Here you will find what students actually borrow to attend Santiago Canyon College: median debt, the percentile spread, total borrowing including PLUS loans, and the cost to repay. These figures are reported by the Department of Education and IPEDS.
Among first-year students at SCC, 1% of incoming undergraduates borrow in year one, averaging $6,250 apiece. This figure includes both private and federally funded student loans.
The average federally funded loan is $6,250. That sits at or beyond the $5,500 first-year federal limit for a typical dependent student. Note that average undergraduate loan amounts shown later do not include private loans — so the full freshman figure above is not directly comparable.
For undergraduates overall at SCC, 1% rely on federal student loans toward their education, averaging $9,674 a year. It comes to 54.8% higher than the $6,250 typical freshmen borrow.
Borrowing the same amount each year would add up to roughly $19,348 after two years and $38,696 by the fourth year.

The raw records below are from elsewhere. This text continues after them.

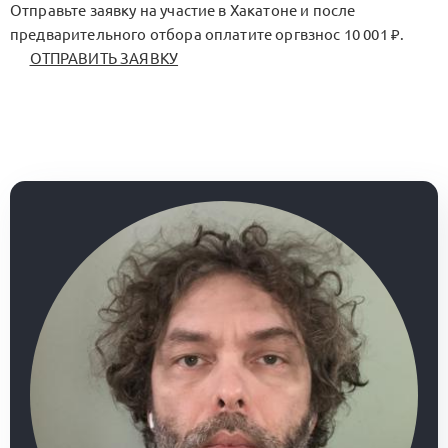
Отправьте заявку на участие в Хакатоне и после
предварительного отбора оплатите оргвзнос 10 001 ₽.
ОТПРАВИТЬ ЗАЯВКУ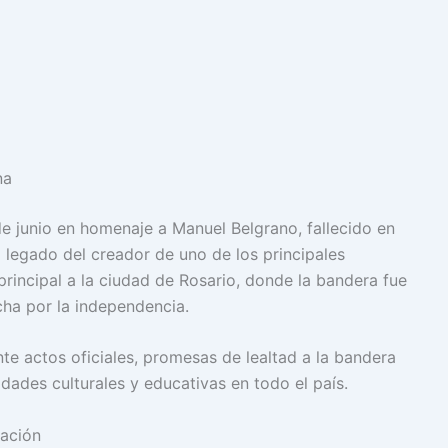
na
de junio en homenaje a Manuel Belgrano, fallecido en
 legado del creador de uno de los principales
rincipal a la ciudad de Rosario, donde la bandera fue
cha por la independencia.
e actos oficiales, promesas de lealtad a la bandera
idades culturales y educativas en todo el país.
ración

This assumes steady federal borrowing and leaves out private and Parent PLUS loans.
| Undergraduate federal borrowing | Value |
|---|---|
| Share using federal loans | 1% |
| Average federal loan per year | $9,674 |
| Undergraduates with a federal loan | 73 |
| Total federal loans (one year) | $706,211 |
The median student at SCC borrows $4,500 in federal student loans.
| Borrower group | Median federal debt |
|---|---|
| All federal borrowers | $4,500 |
| Students who completed (graduates) | $5,125 |
| Students who withdrew | $4,500 |
The figure for students who withdrew is worth watching: debt without a completed credential is the hardest to repay.
The median hides the spread, so the percentiles below show cumulative federal debt at four points in the distribution for SCC.
| Percentile | Cumulative Federal Debt |
|---|---|
| 10th percentile (lowest-debt students) | $1,750 |
| 25th percentile | $2,499 |
| 75th percentile | $6,500 |
| 90th percentile (highest-debt students) | $15,000 |
The gap between the 10th and 90th percentile is the clearest single measure of how widely borrowing varies at SCC.
PLUS loans — taken out by parents or graduate students — add to the total cost of attendance financed by debt at SCC.
| Group | Borrowers | Median debt incl. PLUS |
|---|---|---|
| All borrowers | 567 | $17,894 |
| Completed (graduates) | 66 | $14,281 |
| Did not complete | 501 | $18,166 |
For students who completed, the median total debt including PLUS loans works out to a standard 10-year payment of about $169.82/mo.
Federal data lets us separate Stafford borrowers from the rest at SCC.
Any-Stafford Borrowers
| Cohort | Borrowers | Median debt incl. PLUS |
|---|---|---|
| Used a Stafford loan | 529 | $18,000 |
| No Stafford loan | 38 | $16,916 |
These figures turn the debt totals into a monthly repayment picture for SCC.
The default rate measures how many borrowers fall behind and ultimately fail to repay their federal loans. The federal two-year cohort default rate for SCC appears below.
| Metric | Value |
|---|---|
| 2-year cohort default rate | 12.6% |
| Borrowers in the cohort | 126 |
A lower default rate generally signals that graduates earn enough to manage their loan payments.
Median debt differs by income tier, first-generation status, and whether the student is financially dependent.
By Family Income
| Income tier | Median federal debt |
|---|---|
| Low income | $4,750 |
| Middle income | $4,500 |
| High income | $3,500 |
First-Generation Comparison
| Cohort | Median federal debt |
|---|---|
| First-generation students | $4,529 |
| Continuing-generation students | $4,500 |
Dependency-Status Comparison
| Cohort | Median federal debt |
|---|---|
| Dependent students | $3,500 |
| Independent students | $5,250 |
These pre-calculated indicators summarize the borrowing gaps between cohorts at SCC.
Subsidized and Unsubsidized Loans
Subsidized loans pause interest while you are in school; unsubsidized loans do not. That difference compounds over four years, so the type of loan you take matters as much as the amount.
Did You Know?
Unlike most other debt, federal student loans generally survive bankruptcy — and unpaid balances can lead to wage garnishment — so borrow only what you truly need.
References
More about our data sources and methodologies.